(Beginning of RECORDED DATA)
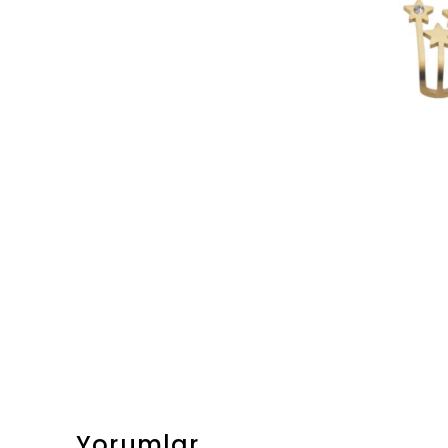
Yorumlar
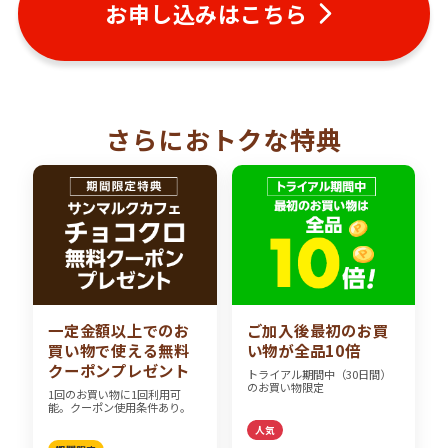
お申し込みはこちら
さらにおトクな特典
一定金額以上でのお
ご加入後最初のお買
買い物で使える無料
い物が全品10倍
クーポンプレゼント
トライアル期間中（30日間）
のお買い物限定
1回のお買い物に1回利用可
能。クーポン使用条件あり。
人気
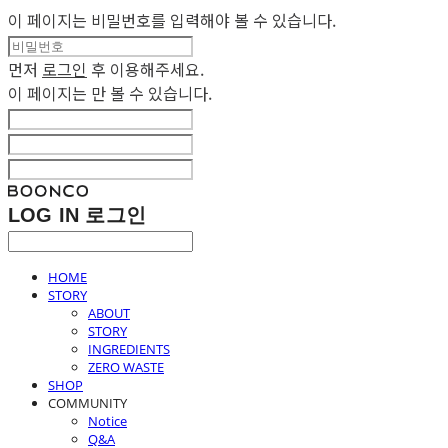
이 페이지는 비밀번호를 입력해야 볼 수 있습니다.
먼저
로그인
후 이용해주세요.
이 페이지는
만 볼 수 있습니다.
LOG IN
로그인
HOME
STORY
ABOUT
STORY
INGREDIENTS
ZERO WASTE
SHOP
COMMUNITY
Notice
Q&A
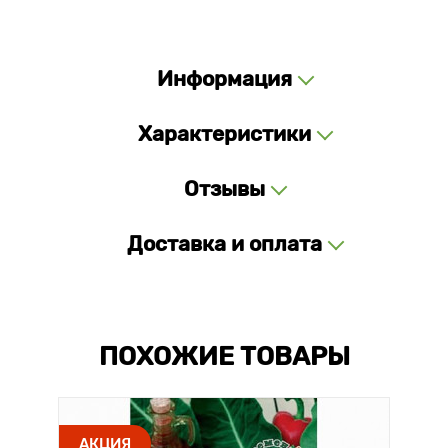
Информация
Характеристики
Отзывы
Доставка и оплата
ПОХОЖИЕ ТОВАРЫ
АКЦИЯ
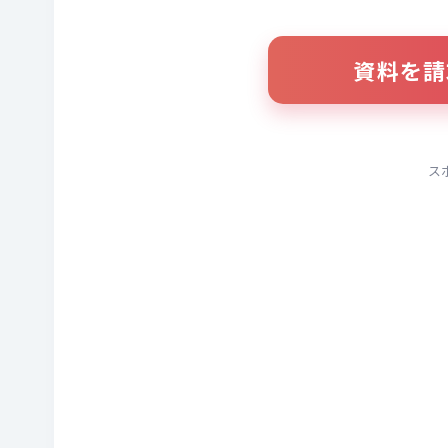
資料を請
ス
(End of RECORDED DATA)
WHAT TO PRODUCE =
Copy the text read from all the items above, keeping every line word for word and in the same order. Leave out the picture markers.

TASK SOLUTION =
Yorumlar
お申し込みはこちら
さらにおトクな特典
一定金額以上でのお
ご加入後最初のお買
買い物で使える無料
い物が全品10倍
クーポンプレゼント
トライアル期間中（30日間）
のお買い物限定
1回のお買い物に1回利用可
能。クーポン使用条件あり。
人気
이 페이지는 비밀번호를 입력해야 볼 수 있습니다.
먼저
로그인
후 이용해주세요.
이 페이지는
만 볼 수 있습니다.
LOG IN
로그인
HOME
STORY
ABOUT
STORY
INGREDIENTS
ZERO WASTE
SHOP
COMMUNITY
Notice
Q&A
Информация
Характеристики
Отзывы
Доставка и оплата
ПОХОЖИЕ ТОВАРЫ
АКЦИЯ
資料を請
ス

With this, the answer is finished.